Problem to work on »
Put each line of the material below into a JSON list of strings, one string per line, and omit any blank lines.

Dataset entries:
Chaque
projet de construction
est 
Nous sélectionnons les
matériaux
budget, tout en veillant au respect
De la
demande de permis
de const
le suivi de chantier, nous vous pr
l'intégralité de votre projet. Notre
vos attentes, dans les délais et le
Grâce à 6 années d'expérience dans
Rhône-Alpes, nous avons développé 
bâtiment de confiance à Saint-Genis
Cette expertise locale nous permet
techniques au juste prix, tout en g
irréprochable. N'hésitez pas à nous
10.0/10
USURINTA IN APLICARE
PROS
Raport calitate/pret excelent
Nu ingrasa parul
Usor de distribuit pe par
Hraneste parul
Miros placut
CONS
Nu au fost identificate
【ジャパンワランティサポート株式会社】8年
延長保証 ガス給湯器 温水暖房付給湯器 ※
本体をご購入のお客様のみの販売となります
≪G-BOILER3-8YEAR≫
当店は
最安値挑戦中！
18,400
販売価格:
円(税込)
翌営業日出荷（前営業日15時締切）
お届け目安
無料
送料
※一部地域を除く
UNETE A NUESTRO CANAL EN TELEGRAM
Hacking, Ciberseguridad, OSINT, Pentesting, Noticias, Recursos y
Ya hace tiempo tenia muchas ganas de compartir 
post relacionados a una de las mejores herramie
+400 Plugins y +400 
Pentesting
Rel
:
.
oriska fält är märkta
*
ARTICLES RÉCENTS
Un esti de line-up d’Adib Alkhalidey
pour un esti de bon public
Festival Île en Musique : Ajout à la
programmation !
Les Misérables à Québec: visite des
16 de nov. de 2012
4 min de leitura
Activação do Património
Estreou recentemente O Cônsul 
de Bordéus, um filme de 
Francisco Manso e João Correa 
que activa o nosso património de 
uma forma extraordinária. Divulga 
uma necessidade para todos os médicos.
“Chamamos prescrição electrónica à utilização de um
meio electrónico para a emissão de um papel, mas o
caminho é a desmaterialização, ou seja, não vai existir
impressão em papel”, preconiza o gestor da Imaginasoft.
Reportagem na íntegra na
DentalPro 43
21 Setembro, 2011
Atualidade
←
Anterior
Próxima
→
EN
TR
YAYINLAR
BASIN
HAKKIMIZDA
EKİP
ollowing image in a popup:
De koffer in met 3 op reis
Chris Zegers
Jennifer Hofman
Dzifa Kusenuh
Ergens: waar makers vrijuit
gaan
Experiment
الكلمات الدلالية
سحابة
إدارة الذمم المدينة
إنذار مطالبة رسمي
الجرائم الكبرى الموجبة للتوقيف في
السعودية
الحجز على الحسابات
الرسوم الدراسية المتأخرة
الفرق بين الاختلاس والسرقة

Written solution »
[
  "Chaque",
  "projet de construction",
  "est ",
  "Nous sélectionnons les",
  "matériaux",
  "budget, tout en veillant au respect",
  "De la",
  "demande de permis",
  "de const",
  "le suivi de chantier, nous vous pr",
  "l'intégralité de votre projet. Notre",
  "vos attentes, dans les délais et le",
  "Grâce à 6 années d'expérience dans",
  "Rhône-Alpes, nous avons développé ",
  "bâtiment de confiance à Saint-Genis",
  "Cette expertise locale nous permet",
  "techniques au juste prix, tout en g",
  "irréprochable. N'hésitez pas à nous",
  "10.0/10",
  "USURINTA IN APLICARE",
  "PROS",
  "Raport calitate/pret excelent",
  "Nu ingrasa parul",
  "Usor de distribuit pe par",
  "Hraneste parul",
  "Miros placut",
  "CONS",
  "Nu au fost identificate",
  "【ジャパンワランティサポート株式会社】8年",
  "延長保証 ガス給湯器 温水暖房付給湯器 ※",
  "本体をご購入のお客様のみの販売となります",
  "≪G-BOILER3-8YEAR≫",
  "当店は",
  "最安値挑戦中！",
  "18,400",
  "販売価格:",
  "円(税込)",
  "翌営業日出荷（前営業日15時締切）",
  "お届け目安",
  "無料",
  "送料",
  "※一部地域を除く",
  "UNETE A NUESTRO CANAL EN TELEGRAM",
  "Hacking, Ciberseguridad, OSINT, Pentesting, Noticias, Recursos y",
  "Ya hace tiempo tenia muchas ganas de compartir ",
  "post relacionados a una de las mejores herramie",
  "+400 Plugins y +400 ",
  "Pentesting",
  "Rel",
  ":",
  ".",
  "oriska fält är märkta",
  "*",
  "ARTICLES RÉCENTS",
  "Un esti de line-up d’Adib Alkhalidey",
  "pour un esti de bon public",
  "Festival Île en Musique : Ajout à la",
  "programmation !",
  "Les Misérables à Québec: visite des",
  "16 de nov. de 2012",
  "4 min de leitura",
  "Activação do Património",
  "Estreou recentemente O Cônsul ",
  "de Bordéus, um filme de ",
  "Francisco Manso e João Correa ",
  "que activa o nosso património de ",
  "uma forma extraordinária. Divulga ",
  "uma necessidade para todos os médicos.",
  "“Chamamos prescrição electrónica à utilização de um",
  "meio electrónico para a emissão de um papel, mas o",
  "caminho é a desmaterialização, ou seja, não vai existir",
  "impressão em papel”, preconiza o gestor da Imaginasoft.",
  "Reportagem na íntegra na",
  "DentalPro 43",
  "21 Setembro, 2011",
  "Atualidade",
  "←",
  "Anterior",
  "Próxima",
  "→",
  "EN",
  "TR",
  "YAYINLAR",
  "BASIN",
  "HAKKIMIZDA",
  "EKİP",
  "ollowing image in a popup:",
  "De koffer in met 3 op reis",
  "Chris Zegers",
  "Jennifer Hofman",
  "Dzifa Kusenuh",
  "Ergens: waar makers vrijuit",
  "gaan",
  "Experiment",
  "الكلمات الدلالية",
  "سحابة",
  "إدارة الذمم المدينة",
  "إنذار مطالبة رسمي",
  "الجرائم الكبرى الموجبة للتوقيف في",
  "السعودية",
  "الحجز على الحسابات",
  "الرسوم الدراسية المتأخرة",
  "الفرق بين الاختلاس والسرقة"
]